Aim: Rewrite every line of the records below as a numbered list, leaving out any blank lines.

········

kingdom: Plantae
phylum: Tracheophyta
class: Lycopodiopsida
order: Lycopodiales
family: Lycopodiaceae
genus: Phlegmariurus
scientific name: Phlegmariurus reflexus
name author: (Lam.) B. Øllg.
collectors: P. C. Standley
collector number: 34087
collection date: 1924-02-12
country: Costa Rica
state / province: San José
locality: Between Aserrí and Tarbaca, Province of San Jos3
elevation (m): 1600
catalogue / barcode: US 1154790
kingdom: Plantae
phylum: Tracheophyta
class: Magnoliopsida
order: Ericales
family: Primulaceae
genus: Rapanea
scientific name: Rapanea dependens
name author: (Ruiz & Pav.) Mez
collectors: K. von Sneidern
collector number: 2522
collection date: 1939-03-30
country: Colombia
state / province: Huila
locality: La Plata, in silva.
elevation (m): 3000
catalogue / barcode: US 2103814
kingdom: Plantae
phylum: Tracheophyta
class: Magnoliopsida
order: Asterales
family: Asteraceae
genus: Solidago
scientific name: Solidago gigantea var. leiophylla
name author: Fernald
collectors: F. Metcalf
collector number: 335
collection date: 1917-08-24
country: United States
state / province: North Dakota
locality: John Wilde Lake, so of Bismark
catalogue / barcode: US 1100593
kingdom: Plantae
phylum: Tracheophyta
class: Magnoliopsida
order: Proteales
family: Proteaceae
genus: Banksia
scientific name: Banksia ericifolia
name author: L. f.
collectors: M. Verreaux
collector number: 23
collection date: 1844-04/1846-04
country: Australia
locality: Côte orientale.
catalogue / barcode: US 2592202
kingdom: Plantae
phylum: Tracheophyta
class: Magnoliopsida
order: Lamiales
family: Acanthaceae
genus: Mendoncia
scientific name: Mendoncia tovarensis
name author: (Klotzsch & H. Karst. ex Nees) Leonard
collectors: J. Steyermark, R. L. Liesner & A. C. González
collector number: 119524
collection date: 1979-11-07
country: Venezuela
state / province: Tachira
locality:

········

Expected answer:
1. kingdom: Plantae
2. phylum: Tracheophyta
3. class: Lycopodiopsida
4. order: Lycopodiales
5. family: Lycopodiaceae
6. genus: Phlegmariurus
7. scientific name: Phlegmariurus reflexus
8. name author: (Lam.) B. Øllg.
9. collectors: P. C. Standley
10. collector number: 34087
11. collection date: 1924-02-12
12. country: Costa Rica
13. state / province: San José
14. locality: Between Aserrí and Tarbaca, Province of San Jos3
15. elevation (m): 1600
16. catalogue / barcode: US 1154790
17. kingdom: Plantae
18. phylum: Tracheophyta
19. class: Magnoliopsida
20. order: Ericales
21. family: Primulaceae
22. genus: Rapanea
23. scientific name: Rapanea dependens
24. name author: (Ruiz & Pav.) Mez
25. collectors: K. von Sneidern
26. collector number: 2522
27. collection date: 1939-03-30
28. country: Colombia
29. state / province: Huila
30. locality: La Plata, in silva.
31. elevation (m): 3000
32. catalogue / barcode: US 2103814
33. kingdom: Plantae
34. phylum: Tracheophyta
35. class: Magnoliopsida
36. order: Asterales
37. family: Asteraceae
38. genus: Solidago
39. scientific name: Solidago gigantea var. leiophylla
40. name author: Fernald
41. collectors: F. Metcalf
42. collector number: 335
43. collection date: 1917-08-24
44. country: United States
45. state / province: North Dakota
46. locality: John Wilde Lake, so of Bismark
47. catalogue / barcode: US 1100593
48. kingdom: Plantae
49. phylum: Tracheophyta
50. class: Magnoliopsida
51. order: Proteales
52. family: Proteaceae
53. genus: Banksia
54. scientific name: Banksia ericifolia
55. name author: L. f.
56. collectors: M. Verreaux
57. collector number: 23
58. collection date: 1844-04/1846-04
59. country: Australia
60. locality: Côte orientale.
61. catalogue / barcode: US 2592202
62. kingdom: Plantae
63. phylum: Tracheophyta
64. class: Magnoliopsida
65. order: Lamiales
66. family: Acanthaceae
67. genus: Mendoncia
68. scientific name: Mendoncia tovarensis
69. name author: (Klotzsch & H. Karst. ex Nees) Leonard
70. collectors: J. Steyermark, R. L. Liesner & A. C. González
71. collector number: 119524
72. collection date: 1979-11-07
73. country: Venezuela
74. state / province: Tachira
75. locality:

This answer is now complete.